Often the most simple and unassuming demonstrations of life are the ones to be the most treasured. This weekend our Youth Orchestra travelled to Thunder Bay, Ontario, to perform in a Valentine’s Day concert alongside the Thunder Bay Symphony Youth Orchestra (TBSYO), Thunder Bay Symphony Orchestra (TBSO), and the Thunder Bay Symphony Choir (TBSC).
The journey was born on clear roads and a blue sky of gray gradients. There was a quiet optimism in the air, but often the sleepy haze of Friday morning washed down any heightening frenzy. With a stop at Dryden, we filled up a Subway in quite an impressive manner, and then quickly set off again to fulfill our eight hour drive through naps and sunny conversations.

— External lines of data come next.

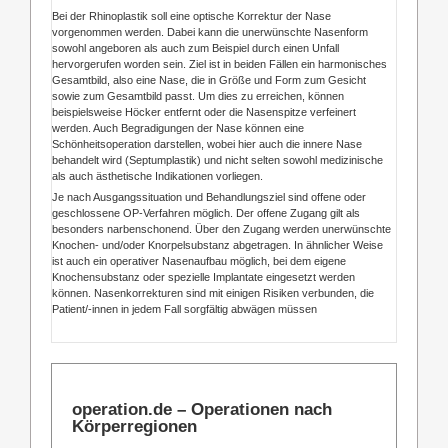
Bei der Rhinoplastik soll eine optische Korrektur der Nase
vorgenommen werden. Dabei kann die unerwünschte Nasenform
sowohl angeboren als auch zum Beispiel durch einen Unfall
hervorgerufen worden sein. Ziel ist in beiden Fällen ein harmonisches
Gesamtbild, also eine Nase, die in Größe und Form zum Gesicht
sowie zum Gesamtbild passt. Um dies zu erreichen, können
beispielsweise Höcker entfernt oder die Nasenspitze verfeinert
werden. Auch Begradigungen der Nase können eine
Schönheitsoperation darstellen, wobei hier auch die innere Nase
behandelt wird (Septumplastik) und nicht selten sowohl medizinische
als auch ästhetische Indikationen vorliegen.
Je nach Ausgangssituation und Behandlungsziel sind offene oder
geschlossene OP-Verfahren möglich. Der offene Zugang gilt als
besonders narbenschonend. Über den Zugang werden unerwünschte
Knochen- und/oder Knorpelsubstanz abgetragen. In ähnlicher Weise
ist auch ein operativer Nasenaufbau möglich, bei dem eigene
Knochensubstanz oder spezielle Implantate eingesetzt werden
können. Nasenkorrekturen sind mit einigen Risiken verbunden, die
Patient/-innen in jedem Fall sorgfältig abwägen müssen
operation.de – Operationen nach
Körperregionen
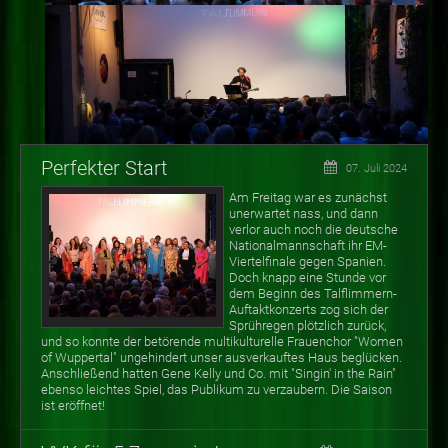
Perfekter Start
07. Juli 2024
Am Freitag war es zunächst
unerwartet nass, und dann
verlor auch noch die deutsche
Nationalmannschaft ihr EM-
Viertelfinale gegen Spanien.
Doch knapp eine Stunde vor
dem Beginn des Talflimmern-
Auftaktkonzerts zog sich der
Sprühregen plötzlich zurück,
und so konnte der betörende multikulturelle Frauenchor "Women
of Wuppertal" ungehindert unser ausverkauftes Haus beglücken.
Anschließend hatten Gene Kelly und Co. mit "Singin' in the Rain"
ebenso leichtes Spiel, das Publikum zu verzaubern. Die Saison
ist eröffnet!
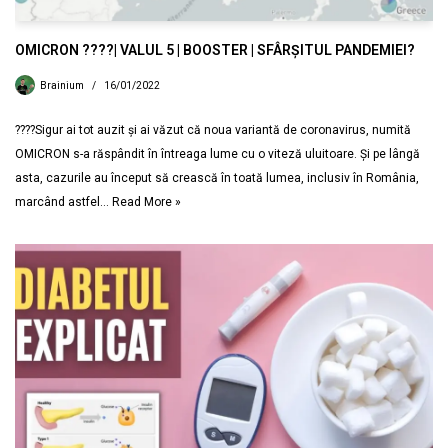
OMICRON ????| VALUL 5 | BOOSTER | SFÂRȘITUL PANDEMIEI?
Brainium
16/01/2022
????Sigur ai tot auzit și ai văzut că noua variantă de coronavirus, numită
OMICRON s-a răspândit în întreaga lume cu o viteză uluitoare. Și pe lângă
asta, cazurile au început să crească în toată lumea, inclusiv în România,
marcând astfel…
Read More »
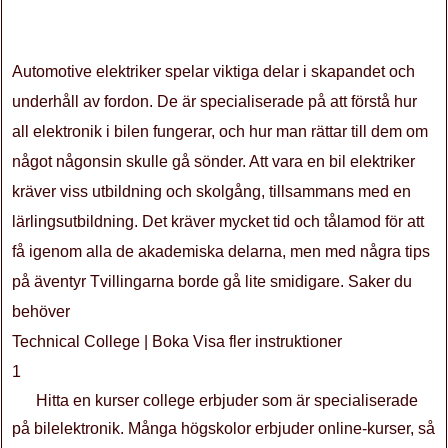
Automotive elektriker spelar viktiga delar i skapandet och
underhåll av fordon. De är specialiserade på att förstå hur
all elektronik i bilen fungerar, och hur man rättar till dem om
något någonsin skulle gå sönder. Att vara en bil elektriker
kräver viss utbildning och skolgång, tillsammans med en
lärlingsutbildning. Det kräver mycket tid och tålamod för att
få igenom alla de akademiska delarna, men med några tips
på äventyr Tvillingarna borde gå lite smidigare. Saker du
behöver
Technical College | Boka Visa fler instruktioner
1
Hitta en kurser college erbjuder som är specialiserade
på bilelektronik. Många högskolor erbjuder online-kurser, så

We were welcomed at Thunder Bay with a Ceilidh, a Gaelic social gathering complete with great food, dancing, and music. With a live band swinging their fiddles and guitars with vigour and smiles, we set off dancing under the instructions of one of the hosts. We danced in pairs, little groups, and everyone together. At one point, we spiralled ourselves towards the centre of our own circle, and clipped laughters rung as we pulled on our partner’s a little harder to compensate for the quickening pace of the person pulling us with admirable centripetal force. There was a sweet delay when you looked into your partner’s eyes as you spun in circles, their smile shifting into a grin in one blink. The evening stayed alive with us, and only took to bed when we manifested our own fatigue.
Saturday began with conversational breakfast and a few late risers. We set off to Hammarskjold, a Thunder Bay high school, to begin working on the music. Morning was reserved for sectionals, and we began warming up with interval-ed scales that created incredibly intimate harmonies within the small room. After a lovely lunch at a nearby church, the whole orchestra filled up the school’s gym with cases, folders, and anticipation for the music. Our rehearsal was met under a tight schedule but the product was done with quality and a taste of appreciation.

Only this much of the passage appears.